[EXTRACT — start]
Then coronavirus hit.
5G is expected to enable technologies like automated factories and remote augmented reality training, the utility of which are even more apparent in an age of social distancing and working from home.
Where do companies stand?
Most network operators acknowledged that coronavirus created some hurdles for the physical 5G buildout, at least early on.
Solving complex engineering problems and installing new cell sites, for example, are more challenging when workers must maintain social distancing and city permitting offices are closed.
“It has no doubt slowed some things down as people are figuring out business processes — operators are adapting to a time when people can’t be together and engineers that were out there doing it have to be in a different environment,” Everson said.
AT&T continues to “navigate some delays” as a result of coronavirus, a company spokesperson told CNN Business. (CNN’s parent company, WarnerMedia, is owned by AT&T).
However, both companies said the delays have been minor.
“Our operations teams and our performance teams are finding new ways to test,” LaCroix said. “Where we previously would have had a couple of people working together, we’re finding creative ways to do that social distancing, to wear PPE, as we … make sure that we’re ready for launch.”
[EXTRACT — finish]
[EXTRACTED MATERIAL — start]
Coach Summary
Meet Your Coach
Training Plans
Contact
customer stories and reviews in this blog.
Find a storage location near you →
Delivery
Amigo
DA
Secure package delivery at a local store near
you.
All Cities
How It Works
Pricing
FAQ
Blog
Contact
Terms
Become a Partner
[EXTRACTED MATERIAL — finish]
[EXTRACTED MATERIAL — start]
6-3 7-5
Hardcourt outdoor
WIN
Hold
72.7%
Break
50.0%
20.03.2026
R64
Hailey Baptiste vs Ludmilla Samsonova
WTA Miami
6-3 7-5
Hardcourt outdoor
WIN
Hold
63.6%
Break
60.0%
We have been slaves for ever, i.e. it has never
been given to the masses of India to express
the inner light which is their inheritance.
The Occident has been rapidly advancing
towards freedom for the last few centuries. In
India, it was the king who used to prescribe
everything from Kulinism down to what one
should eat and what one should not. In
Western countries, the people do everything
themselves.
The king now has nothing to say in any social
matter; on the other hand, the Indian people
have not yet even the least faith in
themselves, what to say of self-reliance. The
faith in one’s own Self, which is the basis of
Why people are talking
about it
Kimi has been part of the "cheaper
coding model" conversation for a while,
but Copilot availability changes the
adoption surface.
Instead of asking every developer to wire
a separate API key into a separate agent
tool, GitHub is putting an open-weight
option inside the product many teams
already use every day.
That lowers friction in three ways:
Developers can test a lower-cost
[EXTRACTED MATERIAL — finish]
▸ **EXERCISE REQUIREMENTS**:
Answer these questions using the 5G passage:
(a) Which two technologies is 5G expected to enable?
(b) What does an AT&T spokesperson say the company continues to navigate because of coronavirus?
(c) According to LaCroix, which teams are finding new ways to test?
The data is separate material and is not part of the 5G passage.

▸ **WRITTEN RESPONSE**:
(a) Automated factories and remote augmented reality training.
(b) Some delays.
(c) The operations teams and the performance teams.